**Aim of the exercise:**
Return the text of every row below verbatim, line for line, and omit the pictures from the output.

[Saved entries]
┄┄┄┄┄┄┄┄┄┄┄┄┄┄┄┄┄┄┄┄

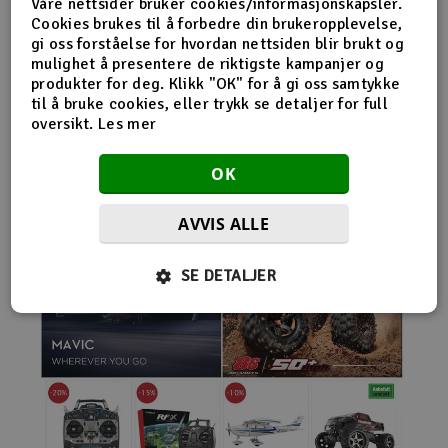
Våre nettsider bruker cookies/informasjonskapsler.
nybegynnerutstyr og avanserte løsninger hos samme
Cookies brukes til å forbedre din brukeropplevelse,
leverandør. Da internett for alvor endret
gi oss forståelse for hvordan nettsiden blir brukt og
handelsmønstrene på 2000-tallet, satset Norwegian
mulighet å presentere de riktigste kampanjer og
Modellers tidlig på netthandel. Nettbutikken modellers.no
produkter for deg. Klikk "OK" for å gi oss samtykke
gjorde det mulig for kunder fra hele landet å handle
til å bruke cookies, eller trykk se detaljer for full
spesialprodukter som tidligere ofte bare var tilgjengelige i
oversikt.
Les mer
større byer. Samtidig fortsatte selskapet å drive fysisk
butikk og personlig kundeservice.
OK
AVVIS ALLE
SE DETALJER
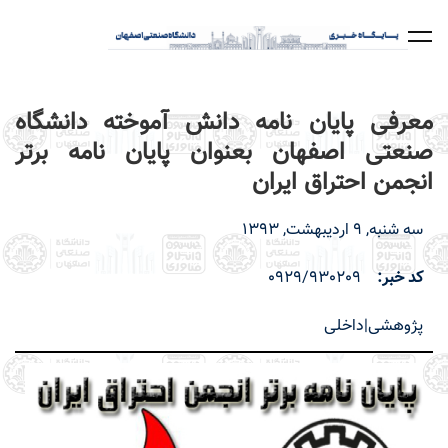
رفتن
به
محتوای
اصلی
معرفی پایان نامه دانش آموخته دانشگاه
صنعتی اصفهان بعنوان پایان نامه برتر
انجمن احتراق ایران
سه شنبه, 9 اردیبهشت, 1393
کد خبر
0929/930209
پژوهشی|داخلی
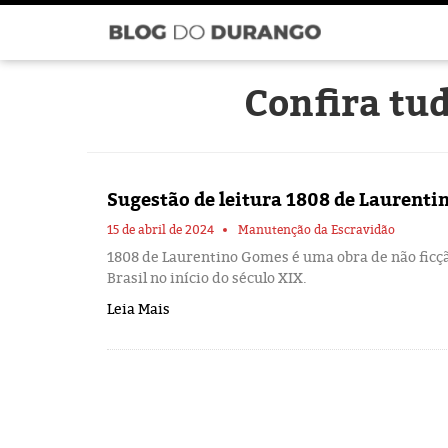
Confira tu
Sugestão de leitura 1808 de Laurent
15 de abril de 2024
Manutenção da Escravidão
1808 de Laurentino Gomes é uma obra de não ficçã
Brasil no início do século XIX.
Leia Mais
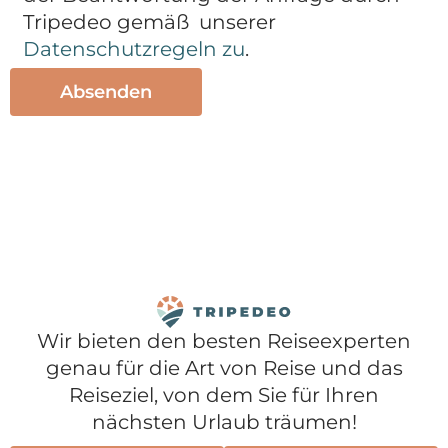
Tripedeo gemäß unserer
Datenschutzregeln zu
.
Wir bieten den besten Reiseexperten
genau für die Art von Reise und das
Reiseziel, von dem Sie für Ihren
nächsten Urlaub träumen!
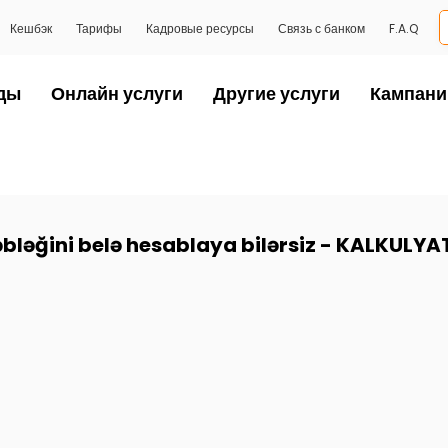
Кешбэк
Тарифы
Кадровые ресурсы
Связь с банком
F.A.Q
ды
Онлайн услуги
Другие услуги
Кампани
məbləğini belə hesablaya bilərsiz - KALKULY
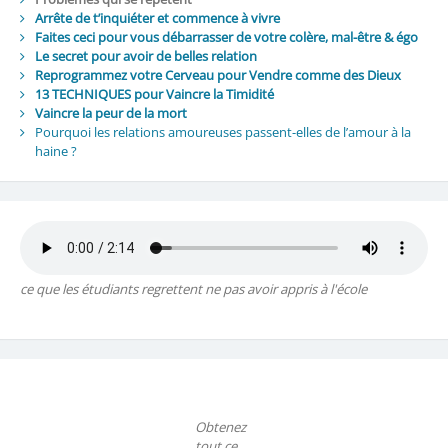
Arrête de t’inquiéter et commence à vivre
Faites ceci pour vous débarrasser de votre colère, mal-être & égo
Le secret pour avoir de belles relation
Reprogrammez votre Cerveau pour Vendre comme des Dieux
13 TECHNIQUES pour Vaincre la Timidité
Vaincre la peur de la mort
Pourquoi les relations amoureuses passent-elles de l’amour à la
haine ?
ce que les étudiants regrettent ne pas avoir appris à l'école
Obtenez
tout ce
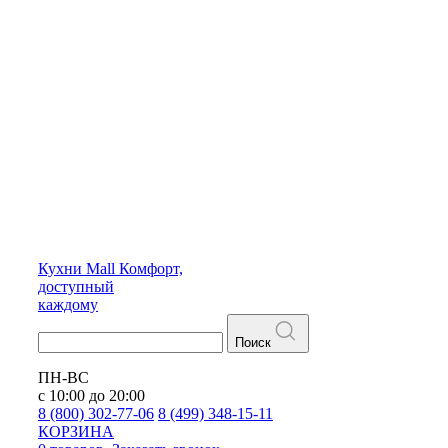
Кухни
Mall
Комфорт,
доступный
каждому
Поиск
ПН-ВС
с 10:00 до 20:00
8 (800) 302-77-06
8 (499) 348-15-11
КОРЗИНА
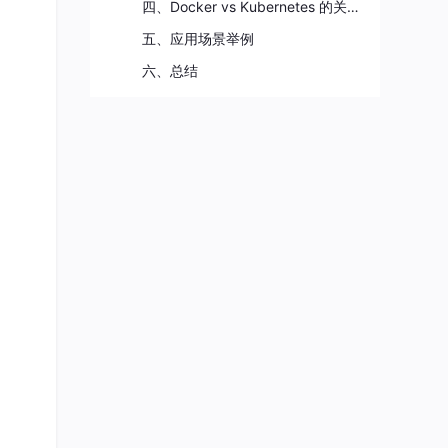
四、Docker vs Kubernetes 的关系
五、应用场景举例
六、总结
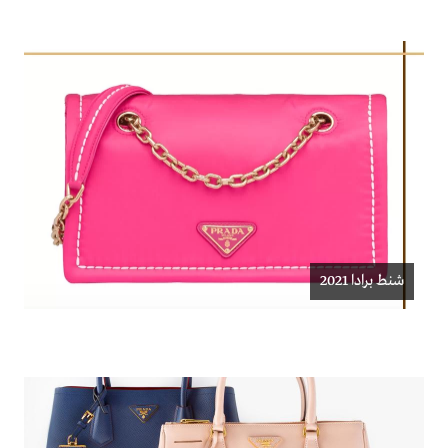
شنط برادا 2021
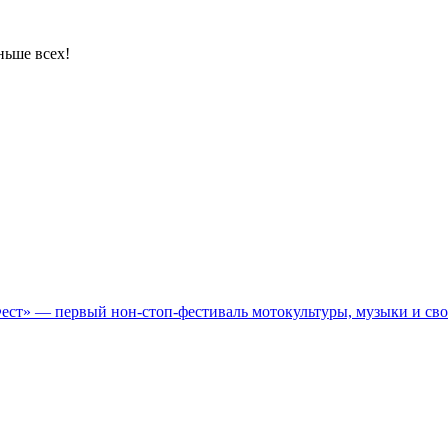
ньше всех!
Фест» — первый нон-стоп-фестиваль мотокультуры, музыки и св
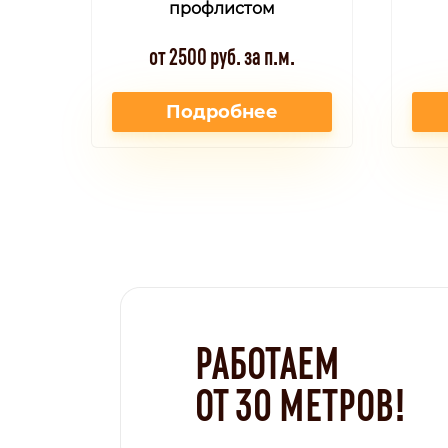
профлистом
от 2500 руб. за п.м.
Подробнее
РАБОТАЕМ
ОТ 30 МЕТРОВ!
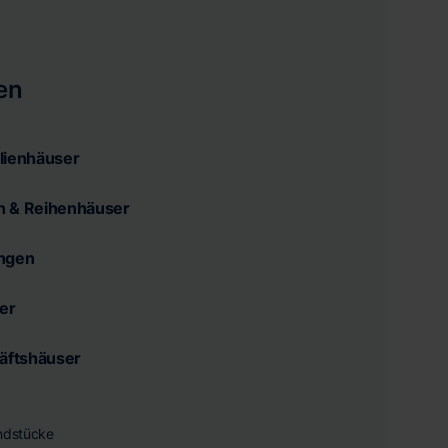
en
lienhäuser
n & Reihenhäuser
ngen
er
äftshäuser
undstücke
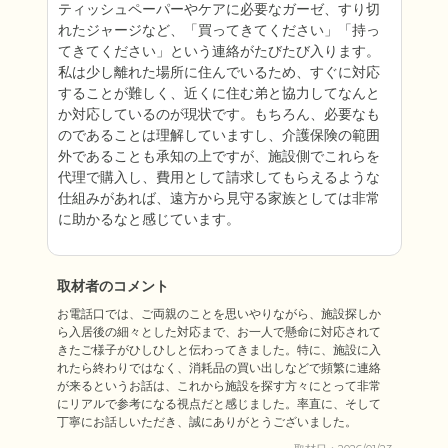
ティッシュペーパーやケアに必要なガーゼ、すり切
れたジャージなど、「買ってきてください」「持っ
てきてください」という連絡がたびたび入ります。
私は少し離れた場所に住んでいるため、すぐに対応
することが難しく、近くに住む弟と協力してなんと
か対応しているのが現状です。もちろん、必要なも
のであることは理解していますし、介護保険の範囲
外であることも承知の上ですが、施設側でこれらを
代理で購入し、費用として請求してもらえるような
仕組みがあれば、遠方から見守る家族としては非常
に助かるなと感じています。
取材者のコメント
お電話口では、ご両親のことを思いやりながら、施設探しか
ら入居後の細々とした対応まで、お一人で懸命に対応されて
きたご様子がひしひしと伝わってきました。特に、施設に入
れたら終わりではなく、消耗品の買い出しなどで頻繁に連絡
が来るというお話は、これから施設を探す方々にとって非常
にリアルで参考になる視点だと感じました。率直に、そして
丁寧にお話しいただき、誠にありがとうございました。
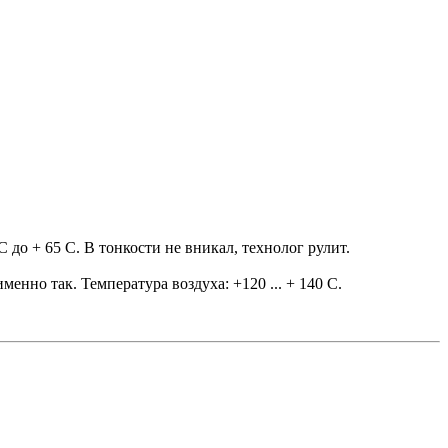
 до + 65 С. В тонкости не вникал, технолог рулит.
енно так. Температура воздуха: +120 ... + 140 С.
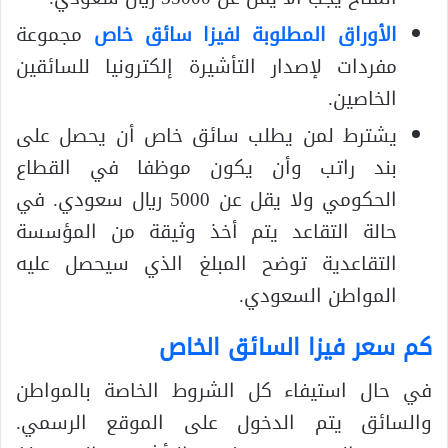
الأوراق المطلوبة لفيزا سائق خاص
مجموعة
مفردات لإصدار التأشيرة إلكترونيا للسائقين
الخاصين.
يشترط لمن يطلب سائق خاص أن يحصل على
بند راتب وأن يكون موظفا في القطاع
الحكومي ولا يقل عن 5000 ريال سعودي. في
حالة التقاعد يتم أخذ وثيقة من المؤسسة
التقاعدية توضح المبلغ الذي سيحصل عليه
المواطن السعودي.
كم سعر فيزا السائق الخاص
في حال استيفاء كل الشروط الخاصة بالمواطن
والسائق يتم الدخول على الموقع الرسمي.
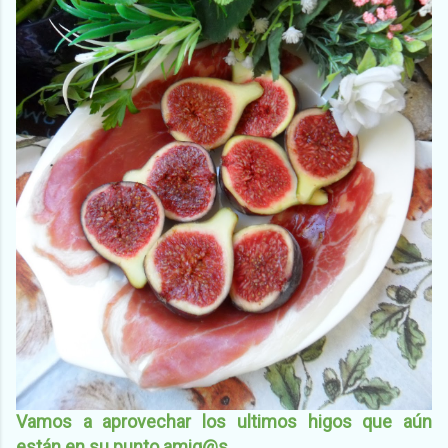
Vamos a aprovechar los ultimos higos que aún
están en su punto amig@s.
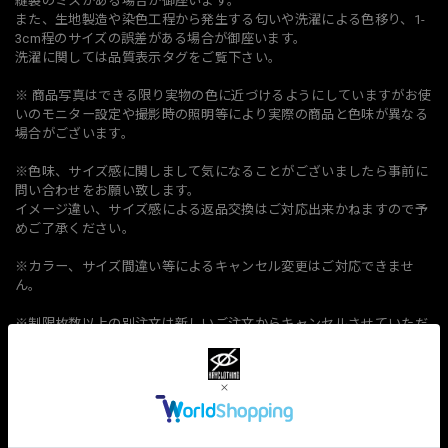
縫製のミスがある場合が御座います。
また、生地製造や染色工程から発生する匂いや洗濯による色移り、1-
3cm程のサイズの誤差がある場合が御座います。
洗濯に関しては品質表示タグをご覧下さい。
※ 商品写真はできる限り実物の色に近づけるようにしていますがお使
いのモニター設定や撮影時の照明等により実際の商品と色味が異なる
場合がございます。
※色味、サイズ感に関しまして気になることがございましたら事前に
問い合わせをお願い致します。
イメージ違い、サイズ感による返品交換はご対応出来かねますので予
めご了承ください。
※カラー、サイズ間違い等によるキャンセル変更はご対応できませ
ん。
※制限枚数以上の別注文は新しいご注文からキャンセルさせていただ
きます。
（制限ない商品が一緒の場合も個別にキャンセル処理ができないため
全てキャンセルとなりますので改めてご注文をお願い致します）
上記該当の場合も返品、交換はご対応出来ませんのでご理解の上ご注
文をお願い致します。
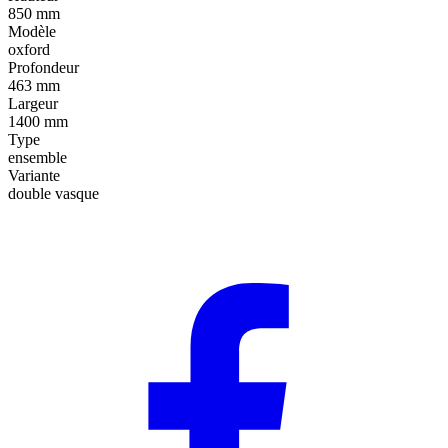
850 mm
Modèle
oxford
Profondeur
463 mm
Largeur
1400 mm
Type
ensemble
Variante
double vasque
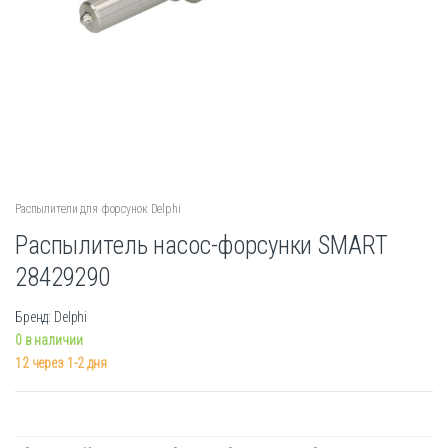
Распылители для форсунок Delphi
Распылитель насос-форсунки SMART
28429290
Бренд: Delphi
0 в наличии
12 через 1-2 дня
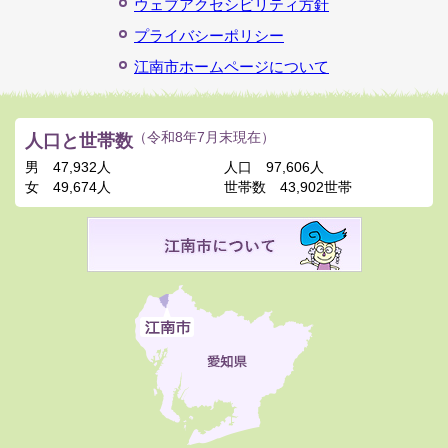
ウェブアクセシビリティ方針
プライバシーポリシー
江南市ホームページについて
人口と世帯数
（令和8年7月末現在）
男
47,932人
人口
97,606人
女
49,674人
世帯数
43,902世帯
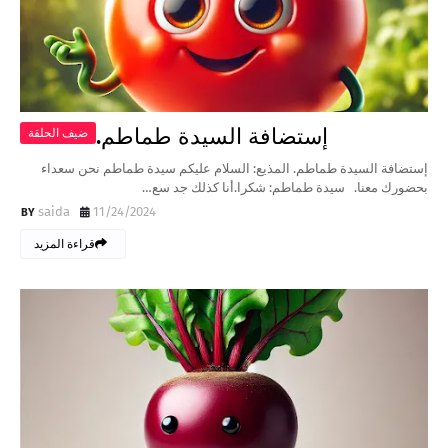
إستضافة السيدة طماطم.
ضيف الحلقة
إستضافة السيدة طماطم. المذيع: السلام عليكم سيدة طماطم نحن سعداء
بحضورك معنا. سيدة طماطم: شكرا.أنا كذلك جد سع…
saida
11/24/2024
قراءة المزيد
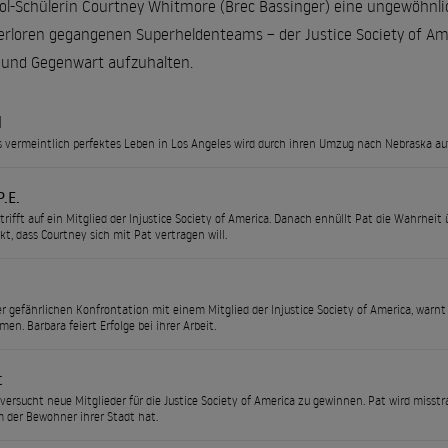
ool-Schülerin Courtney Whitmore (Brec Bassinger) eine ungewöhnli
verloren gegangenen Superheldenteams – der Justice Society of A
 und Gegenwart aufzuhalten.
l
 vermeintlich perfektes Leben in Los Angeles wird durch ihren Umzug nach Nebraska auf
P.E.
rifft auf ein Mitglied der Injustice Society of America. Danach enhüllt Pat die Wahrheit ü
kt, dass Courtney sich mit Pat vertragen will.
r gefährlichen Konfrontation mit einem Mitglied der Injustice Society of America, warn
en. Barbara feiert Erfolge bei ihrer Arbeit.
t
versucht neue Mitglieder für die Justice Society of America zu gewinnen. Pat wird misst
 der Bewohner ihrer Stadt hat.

┄┄┄┄┄┄┄┄┄┄┄┄┄┄┄┄┄┄┄┄

**Solution to this task:**
Våre nettsider bruker cookies/informasjonskapsler.
nybegynnerutstyr og avanserte løsninger hos samme
Cookies brukes til å forbedre din brukeropplevelse,
leverandør. Da internett for alvor endret
gi oss forståelse for hvordan nettsiden blir brukt og
handelsmønstrene på 2000-tallet, satset Norwegian
mulighet å presentere de riktigste kampanjer og
Modellers tidlig på netthandel. Nettbutikken modellers.no
produkter for deg. Klikk "OK" for å gi oss samtykke
gjorde det mulig for kunder fra hele landet å handle
til å bruke cookies, eller trykk se detaljer for full
spesialprodukter som tidligere ofte bare var tilgjengelige i
oversikt.
Les mer
større byer. Samtidig fortsatte selskapet å drive fysisk
butikk og personlig kundeservice.
OK
AVVIS ALLE
SE DETALJER
رفتن
به
محتوای
اصلی
معرفی پایان نامه دانش آموخته دانشگاه
صنعتی اصفهان بعنوان پایان نامه برتر
انجمن احتراق ایران
سه شنبه, 9 اردیبهشت, 1393
کد خبر
0929/930209
پژوهشی|داخلی
Confira tu
Sugestão de leitura 1808 de Laurent
15 de abril de 2024
Manutenção da Escravidão
1808 de Laurentino Gomes é uma obra de não ficçã
Brasil no início do século XIX.
Leia Mais
Tripedeo gemäß unserer
Datenschutzregeln zu
.
Wir bieten den besten Reiseexperten
genau für die Art von Reise und das
Reiseziel, von dem Sie für Ihren
nächsten Urlaub träumen!
Кешбэк
Тарифы
Кадровые ресурсы
Связь с банком
F.A.Q
ды
Онлайн услуги
Другие услуги
Кампани
məbləğini belə hesablaya bilərsiz - KALKULY
Arrête de t’inquiéter et commence à vivre
Faites ceci pour vous débarrasser de votre colère, mal-être & égo
Le secret pour avoir de belles relation
Reprogrammez votre Cerveau pour Vendre comme des Dieux
13 TECHNIQUES pour Vaincre la Timidité
Vaincre la peur de la mort
Pourquoi les relations amoureuses passent-elles de l’amour à la
haine ?
ce que les étudiants regrettent ne pas avoir appris à l'école
Obtenez
tout ce
Кухни
Mall
Комфорт,
доступный
каждому
Поиск
ПН-ВС
с 10:00 до 20:00
8 (800) 302-77-06
8 (499) 348-15-11
КОРЗИНА
四、Docker vs Kubernetes 的关系
五、应用场景举例
六、总结
شنط برادا 2021
ньше всех!
Фест» — первый нон-стоп-фестиваль мотокультуры, музыки и св
профлистом
от 2500 руб. за п.м.
Подробнее
РАБОТАЕМ
ОТ 30 МЕТРОВ!
en
lienhäuser
n & Reihenhäuser
ngen
er
äftshäuser
undstücke
ティッシュペーパーやケアに必要なガーゼ、すり切
れたジャージなど、「買ってきてください」「持っ
てきてください」という連絡がたびたび入ります。
私は少し離れた場所に住んでいるため、すぐに対応
することが難しく、近くに住む弟と協力してなんと
か対応しているのが現状です。もちろん、必要なも
のであることは理解していますし、介護保険の範囲
外であることも承知の上ですが、施設側でこれらを
代理で購入し、費用として請求してもらえるような
仕組みがあれば、遠方から見守る家族としては非常
に助かるなと感じています。
取材者のコメント
お電話口では、ご両親のことを思いやりながら、施設探しか
ら入居後の細々とした対応まで、お一人で懸命に対応されて
きたご様子がひしひしと伝わってきました。特に、施設に入
れたら終わりではなく、消耗品の買い出しなどで頻繁に連絡
が来るというお話は、これから施設を探す方々にとって非常
にリアルで参考になる視点だと感じました。率直に、そして
丁寧にお話しいただき、誠にありがとうございました。
 до + 65 С. В тонкости не вникал, технолог рулит.
енно так. Температура воздуха: +120 ... + 140 С.
الأوراق المطلوبة لفيزا سائق خاص
مجموعة
مفردات لإصدار التأشيرة إلكترونيا للسائقين
الخاصين.
يشترط لمن يطلب سائق خاص أن يحصل على
بند راتب وأن يكون موظفا في القطاع
الحكومي ولا يقل عن 5000 ريال سعودي. في
حالة التقاعد يتم أخذ وثيقة من المؤسسة
التقاعدية توضح المبلغ الذي سيحصل عليه
المواطن السعودي.
كم سعر فيزا السائق الخاص
في حال استيفاء كل الشروط الخاصة بالمواطن
والسائق يتم الدخول على الموقع الرسمي.
Vamos a aprovechar los ultimos higos que aún
están en su punto amig@s.
縫製のミスがある場合が御座います。
また、生地製造や染色工程から発生する匂いや洗濯による色移り、1-
3cm程のサイズの誤差がある場合が御座います。
洗濯に関しては品質表示タグをご覧下さい。
※ 商品写真はできる限り実物の色に近づけるようにしていますがお使
いのモニター設定や撮影時の照明等により実際の商品と色味が異なる
場合がございます。
※色味、サイズ感に関しまして気になることがございましたら事前に
問い合わせをお願い致します。
イメージ違い、サイズ感による返品交換はご対応出来かねますので予
めご了承ください。
※カラー、サイズ間違い等によるキャンセル変更はご対応できませ
ん。
※制限枚数以上の別注文は新しいご注文からキャンセルさせていただ
きます。
（制限ない商品が一緒の場合も個別にキャンセル処理ができないため
全てキャンセルとなりますので改めてご注文をお願い致します）
上記該当の場合も返品、交換はご対応出来ませんのでご理解の上ご注
文をお願い致します。
850 mm
Modèle
oxford
Profondeur
463 mm
Largeur
1400 mm
Type
ensemble
Variante
double vasque
Распылители для форсунок Delphi
Распылитель насос-форсунки SMART
28429290
Бренд: Delphi
0 в наличии
12 через 1-2 дня
ウェブアクセシビリティ方針
プライバシーポリシー
江南市ホームページについて
人口と世帯数
（令和8年7月末現在）
男
47,932人
人口
97,606人
女
49,674人
世帯数
43,902世帯
إستضافة السيدة طماطم.
ضيف الحلقة
إستضافة السيدة طماطم. المذيع: السلام عليكم سيدة طماطم نحن سعداء
بحضورك معنا. سيدة طماطم: شكرا.أنا كذلك جد سع…
saida
11/24/2024
قراءة المزيد
ool-Schülerin Courtney Whitmore (Brec Bassinger) eine ungewöhnli
verloren gegangenen Superheldenteams – der Justice Society of A
 und Gegenwart aufzuhalten.
l
 vermeintlich perfektes Leben in Los Angeles wird durch ihren Umzug nach Nebraska auf
P.E.
rifft auf ein Mitglied der Injustice Society of America. Danach enhüllt Pat die Wahrheit ü
kt, dass Courtney sich mit Pat vertragen will.
r gefährlichen Konfrontation mit einem Mitglied der Injustice Society of America, warn
en. Barbara feiert Erfolge bei ihrer Arbeit.
t
versucht neue Mitglieder für die Justice Society of America zu gewinnen. Pat wird misst
 der Bewohner ihrer Stadt hat.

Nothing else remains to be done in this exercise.